A thin, juicy skin enclosed a single large seed, which I crushed between my teeth. The berry was bitter and slightly oily, with a warm, spicy flavor that was hard to identify; sassafras and allspice seemed close. In truth, it was somewhat medicinal, but I still hoped it would go well with food. Continuing on the path, I crossed a bridge that marks the edge of the park and eventually came upon a spicebush thicket, the plants heavy with fruit. I picked a couple of handfuls.
That night, I invited over my cousin, a college senior and strapping, slightly carnivorous male who was wary when I tried to persuade him that no, really, these things were probably going to taste pretty good. Fresh spicebush berries--ground in a spice mill, a food processor, or a mortar and pestle--can be used in any recipe that calls for cinnamon or allspice, and I had read that they pair especially well with apples. Pancakes with cinnamon-spicebush apples sounded delicious, but wasn't ideal dinner fare. "Cherokee-style" baked apples with spicebush didn't pass muster because I wasn't gunning for a multi-course extravaganza. Instead, I opted for a classic one-plate meal: pork and apple chutney, with a spicebush twist.

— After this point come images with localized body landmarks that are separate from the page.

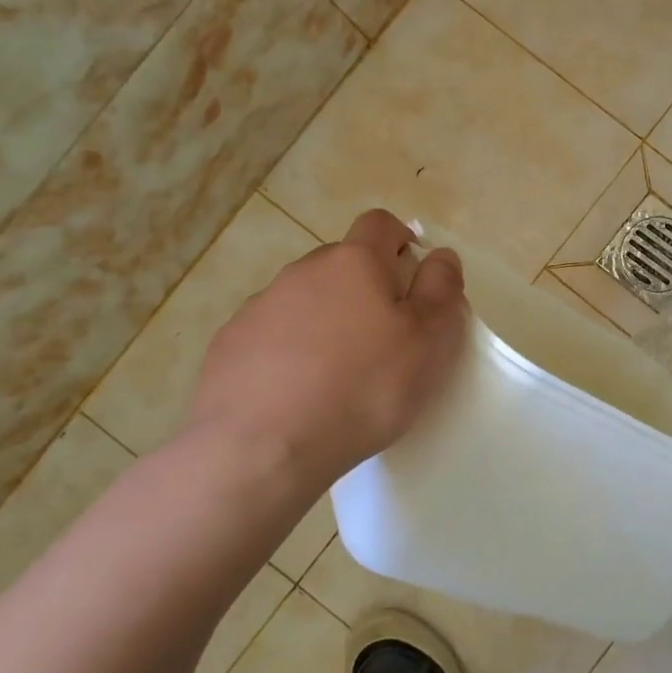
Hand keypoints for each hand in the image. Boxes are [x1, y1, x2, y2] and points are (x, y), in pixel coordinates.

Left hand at [180, 209, 467, 498]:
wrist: (261, 449)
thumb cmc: (364, 388)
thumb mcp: (430, 341)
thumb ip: (442, 289)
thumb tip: (440, 254)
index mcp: (354, 262)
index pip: (381, 223)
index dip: (402, 241)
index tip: (413, 281)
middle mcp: (303, 272)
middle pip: (343, 264)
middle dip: (366, 288)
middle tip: (385, 339)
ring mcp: (260, 307)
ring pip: (306, 300)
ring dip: (327, 322)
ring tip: (339, 376)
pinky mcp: (229, 345)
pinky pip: (272, 335)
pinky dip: (290, 353)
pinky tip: (298, 394)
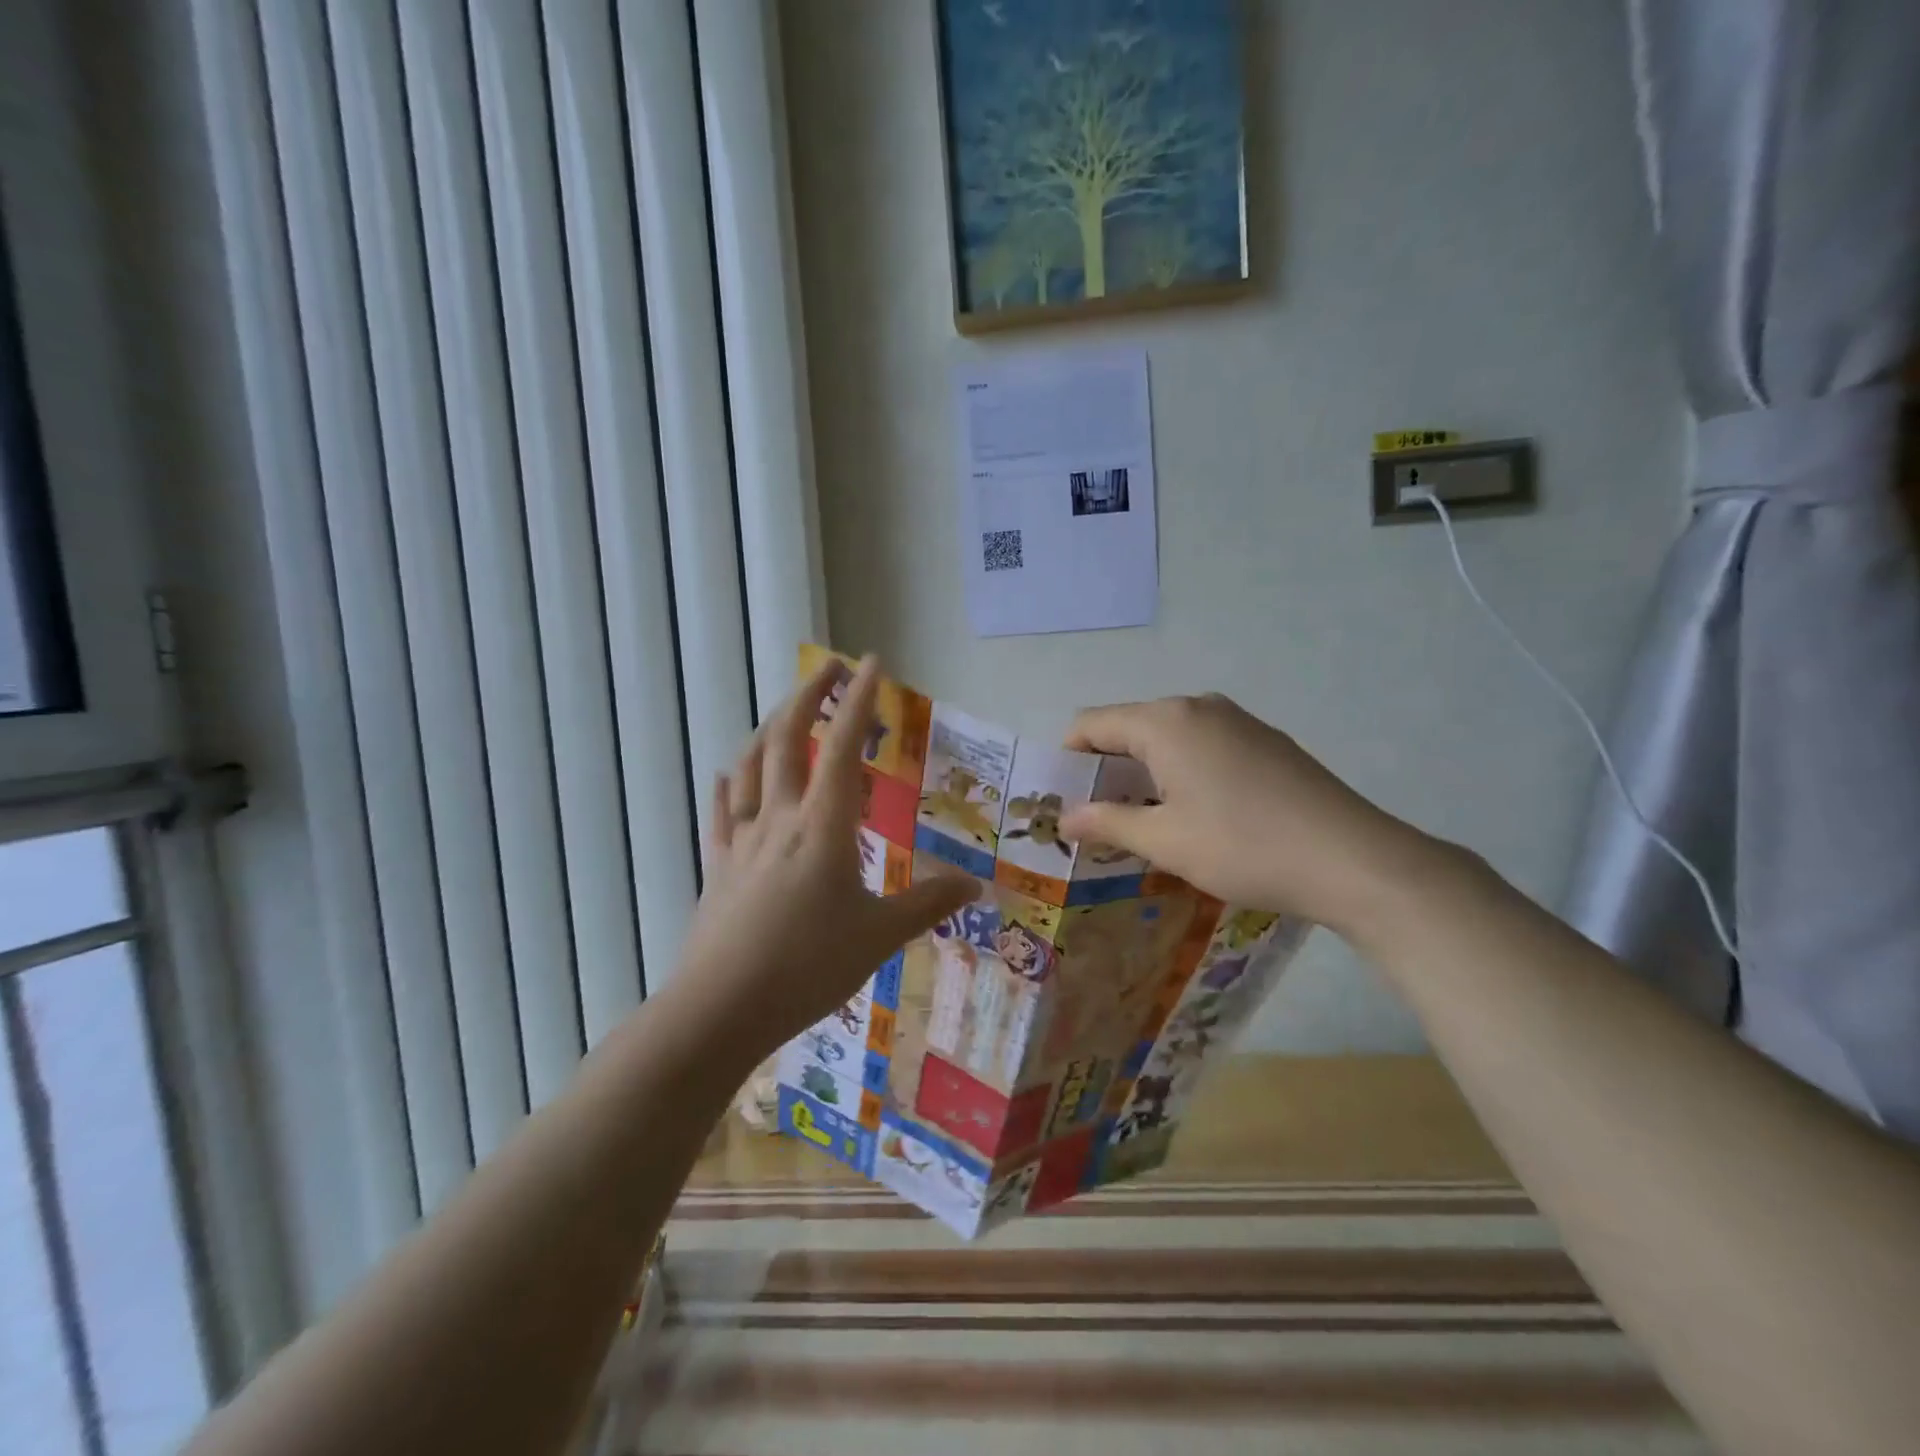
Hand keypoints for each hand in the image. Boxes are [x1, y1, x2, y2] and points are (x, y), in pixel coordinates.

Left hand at [674, 655, 975, 1055]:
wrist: (720, 1009)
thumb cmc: (807, 967)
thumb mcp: (880, 937)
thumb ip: (928, 905)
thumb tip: (976, 886)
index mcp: (823, 826)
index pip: (844, 747)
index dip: (859, 700)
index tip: (871, 663)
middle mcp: (780, 818)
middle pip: (789, 739)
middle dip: (809, 695)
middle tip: (829, 667)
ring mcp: (744, 839)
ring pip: (752, 766)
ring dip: (771, 728)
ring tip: (788, 712)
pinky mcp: (719, 866)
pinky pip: (723, 811)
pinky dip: (729, 784)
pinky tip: (728, 774)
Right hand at [1058, 694, 1447, 934]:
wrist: (1353, 859)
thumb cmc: (1243, 846)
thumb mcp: (1165, 841)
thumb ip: (1107, 822)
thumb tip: (1065, 817)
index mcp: (1165, 721)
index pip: (1091, 723)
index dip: (1068, 760)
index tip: (1064, 802)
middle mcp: (1198, 706)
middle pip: (1130, 727)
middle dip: (1107, 769)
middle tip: (1098, 819)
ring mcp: (1238, 720)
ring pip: (1169, 738)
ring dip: (1145, 773)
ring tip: (1146, 823)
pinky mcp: (1266, 741)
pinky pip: (1204, 746)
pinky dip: (1182, 772)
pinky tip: (1198, 815)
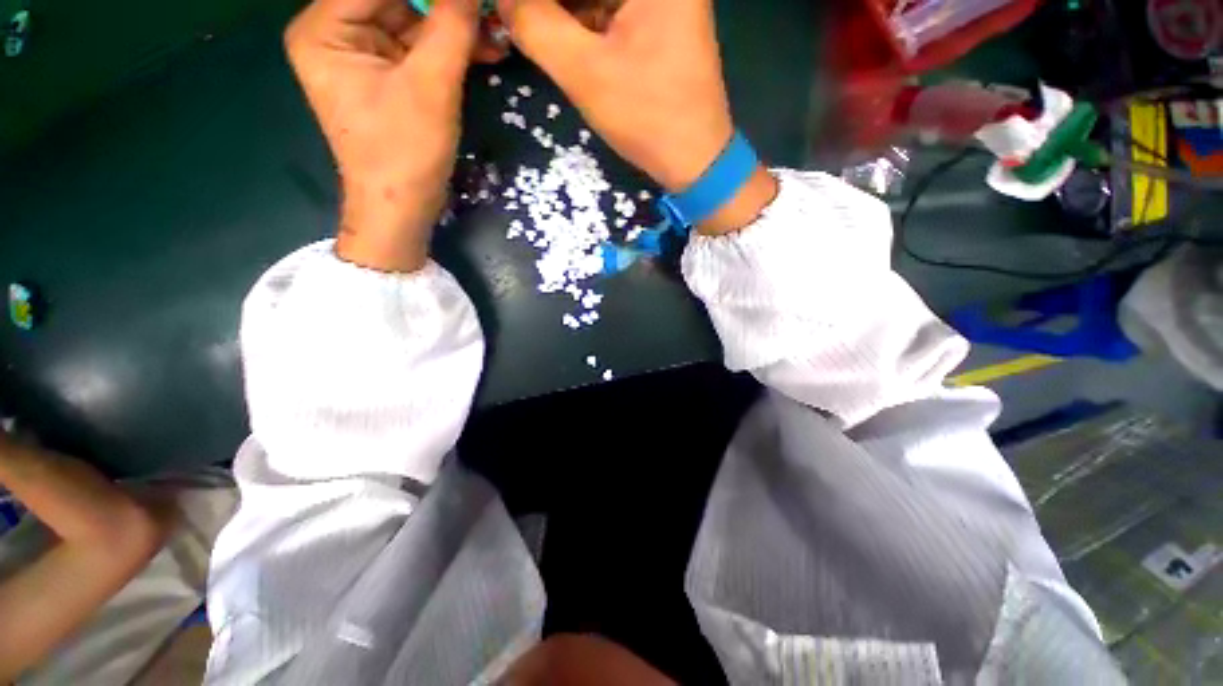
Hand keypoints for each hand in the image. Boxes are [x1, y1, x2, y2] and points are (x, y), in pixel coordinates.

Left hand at [285, 0, 502, 271]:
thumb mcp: (430, 87)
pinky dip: (451, 48)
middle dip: (445, 5)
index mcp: (325, 29)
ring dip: (455, 25)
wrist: (402, 208)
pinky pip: (419, 47)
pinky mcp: (384, 75)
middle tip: (487, 9)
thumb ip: (451, 26)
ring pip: (412, 20)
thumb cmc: (405, 153)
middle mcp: (336, 32)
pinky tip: (484, 48)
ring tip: (495, 30)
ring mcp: (361, 54)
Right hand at [497, 0, 776, 234]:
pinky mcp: (660, 19)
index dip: (540, 1)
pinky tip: (557, 33)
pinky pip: (611, 8)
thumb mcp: (584, 72)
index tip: (513, 12)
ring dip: (562, 11)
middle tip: (517, 20)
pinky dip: (582, 19)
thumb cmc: (648, 118)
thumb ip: (535, 24)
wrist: (695, 160)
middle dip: (552, 6)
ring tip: (530, 27)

Into a large saucepan sizzling with a couple of tablespoons of butter went one chopped onion, then, when the onion was soft, four medium-sized apples cut into small chunks. I mashed about a tablespoon and a half of fresh spicebush berries with a mortar and pestle, taking care to crush each obstinately smooth and slippery seed. (Next time, I'll resort to more advanced technology.) When I added them, the unmistakable aroma of apple pie wafted from the pot. A long, caramelizing simmer with a tablespoon of sugar and a half-cup or so of water yielded a pleasingly dark stew, which we finished with salt, pepper, and a couple of tablespoons of balsamic vinegar.
Next, we liberally salted a few well-marbled pork chops before sautéing them over high heat and transferring them to a baking sheet, which we placed for about five minutes in a 450-degree oven. (This sear-and-roast method forms a golden crust and keeps them juicy. A cast iron skillet would have been ideal, since they conduct heat nicely and can be placed in the oven to minimize cleanup, but we persevered.) Removing the fragrant chops, we served them with the chutney, some roasted butternut squash, and bottles of a hoppy pale ale. But, of course, when we sat down to take our first bites, we started with the chutney.

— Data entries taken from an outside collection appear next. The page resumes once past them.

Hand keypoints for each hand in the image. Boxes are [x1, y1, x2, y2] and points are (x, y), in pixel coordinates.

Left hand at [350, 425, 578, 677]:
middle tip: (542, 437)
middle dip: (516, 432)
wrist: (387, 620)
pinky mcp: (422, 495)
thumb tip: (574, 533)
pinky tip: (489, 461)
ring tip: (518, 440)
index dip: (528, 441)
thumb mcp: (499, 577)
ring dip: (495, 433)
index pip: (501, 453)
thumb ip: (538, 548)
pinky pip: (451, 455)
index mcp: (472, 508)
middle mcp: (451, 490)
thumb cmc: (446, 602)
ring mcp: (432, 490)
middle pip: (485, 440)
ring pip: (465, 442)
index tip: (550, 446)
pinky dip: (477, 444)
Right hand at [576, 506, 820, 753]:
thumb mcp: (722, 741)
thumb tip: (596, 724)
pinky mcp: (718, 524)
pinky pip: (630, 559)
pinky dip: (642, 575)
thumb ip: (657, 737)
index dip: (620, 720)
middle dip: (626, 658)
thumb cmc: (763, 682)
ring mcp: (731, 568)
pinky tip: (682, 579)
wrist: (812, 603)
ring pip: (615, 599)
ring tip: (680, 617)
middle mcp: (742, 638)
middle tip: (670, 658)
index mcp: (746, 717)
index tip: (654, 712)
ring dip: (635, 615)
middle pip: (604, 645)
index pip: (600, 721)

Its sweetness had banished all trace of the berries' bitterness, and what remained was a slightly funky but addictively delicious spiciness that enhanced the buttery, oniony apples, and, as we dug into the rest of the meal, the richly flavored pork. We were as happy as George Washington stumbling into a grove of spicebush. Or a couple of horned cattle from 19th-century Pennsylvania savoring medicinal tea.